======== GIVEN RECORDS

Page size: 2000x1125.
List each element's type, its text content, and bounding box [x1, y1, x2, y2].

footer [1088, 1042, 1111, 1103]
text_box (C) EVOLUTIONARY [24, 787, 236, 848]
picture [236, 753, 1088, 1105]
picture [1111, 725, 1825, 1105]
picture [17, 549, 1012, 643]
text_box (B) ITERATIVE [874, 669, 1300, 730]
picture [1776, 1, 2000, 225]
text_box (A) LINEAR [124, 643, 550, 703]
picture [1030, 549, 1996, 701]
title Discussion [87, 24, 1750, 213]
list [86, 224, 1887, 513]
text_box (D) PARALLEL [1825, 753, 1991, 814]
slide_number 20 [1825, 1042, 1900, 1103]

================
======== GIVEN RECORDS

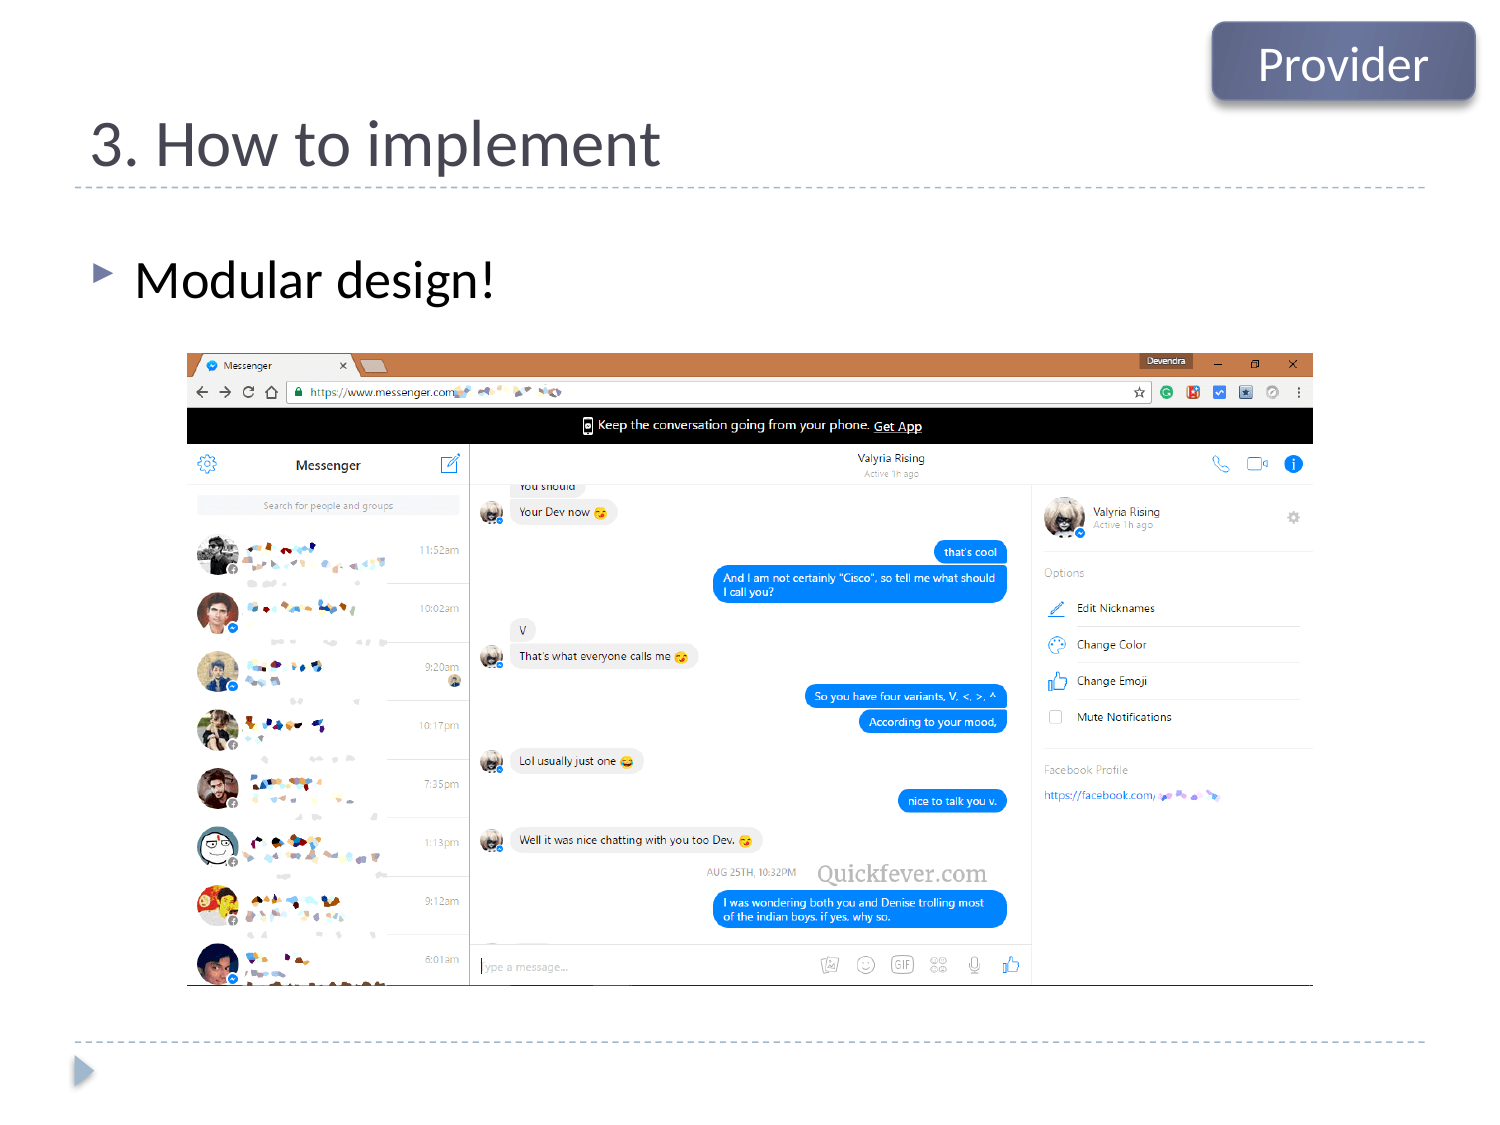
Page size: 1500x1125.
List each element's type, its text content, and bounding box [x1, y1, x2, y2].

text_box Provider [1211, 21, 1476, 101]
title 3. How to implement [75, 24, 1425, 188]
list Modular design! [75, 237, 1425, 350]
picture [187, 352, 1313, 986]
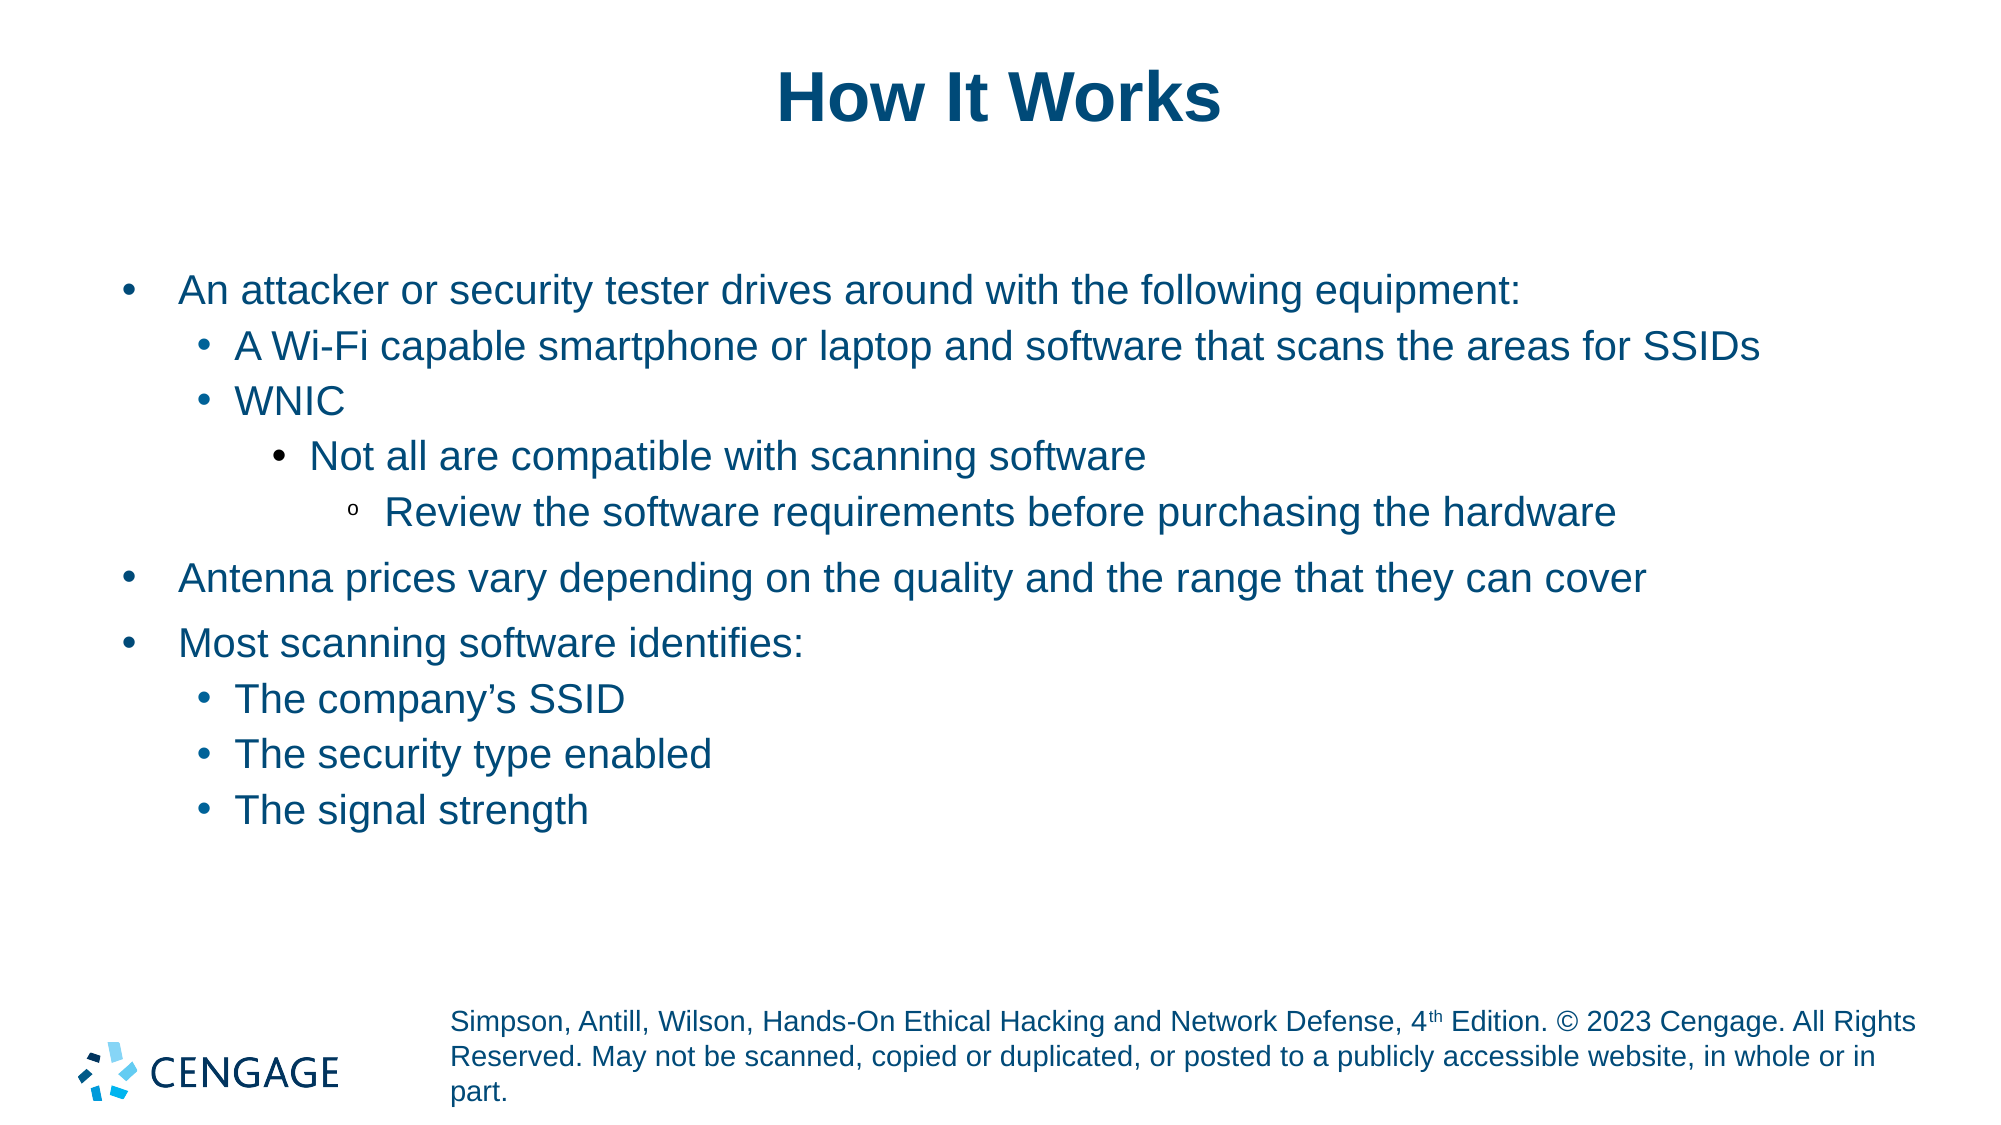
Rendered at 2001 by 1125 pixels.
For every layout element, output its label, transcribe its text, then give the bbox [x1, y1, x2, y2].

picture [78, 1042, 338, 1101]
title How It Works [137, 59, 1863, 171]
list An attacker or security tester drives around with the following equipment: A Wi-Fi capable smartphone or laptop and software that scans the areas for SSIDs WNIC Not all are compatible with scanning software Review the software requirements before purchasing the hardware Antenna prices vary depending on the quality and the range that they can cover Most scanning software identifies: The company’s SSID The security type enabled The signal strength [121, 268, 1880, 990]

================

WORK TO BE COMPLETED: Which lines in the records above contain the string "size"? Copy each one.

EXERCISE OUTPUT:
Page size: 2000x1125.
Page size: 1500x1125.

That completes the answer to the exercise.